What is required> Write the listing out once more, identical to the original but without pictures.

★ ★ ★ ★ ★ ★ ★

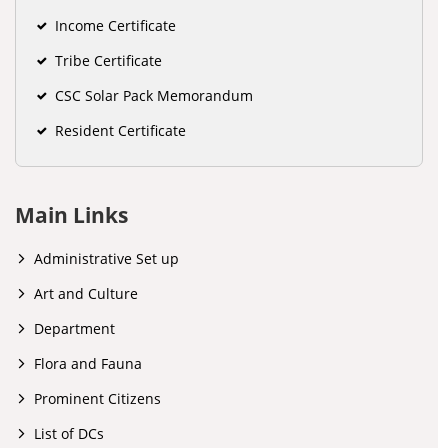
Income Certificate
Tribe Certificate
CSC Solar Pack Memorandum
Resident Certificate
Main Links
Administrative Set up
Art and Culture
Department
Flora and Fauna
Prominent Citizens
List of DCs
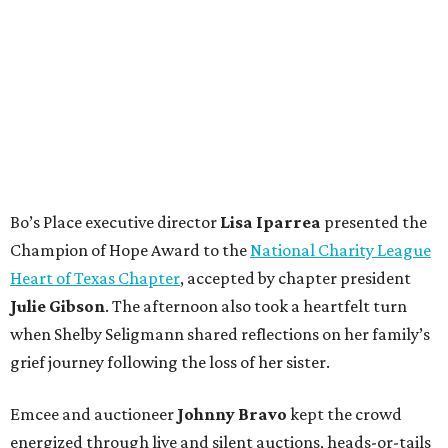
Bo’s Place executive director
Lisa
Iparrea
presented the
Champion of Hope Award to the
National Charity League
Heart of Texas Chapter
, accepted by chapter president
Julie
Gibson
. The afternoon also took a heartfelt turn
when Shelby Seligmann shared reflections on her family’s
grief journey following the loss of her sister.
Emcee and auctioneer
Johnny
Bravo
kept the crowd
energized through live and silent auctions, heads-or-tails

★ ★ ★ ★ ★ ★ ★

Response to the exercise>
Income Certificate
Tribe Certificate
CSC Solar Pack Memorandum
Resident Certificate
Main Links
Administrative Set up
Art and Culture
Department
Flora and Fauna
Prominent Citizens
List of DCs
Bo’s Place executive director
Lisa
Iparrea
presented the
Champion of Hope Award to the
National Charity League
Heart of Texas Chapter
, accepted by chapter president
Julie
Gibson
. The afternoon also took a heartfelt turn
when Shelby Seligmann shared reflections on her family’s
grief journey following the loss of her sister.
Emcee and auctioneer
Johnny
Bravo
kept the crowd
energized through live and silent auctions, heads-or-tails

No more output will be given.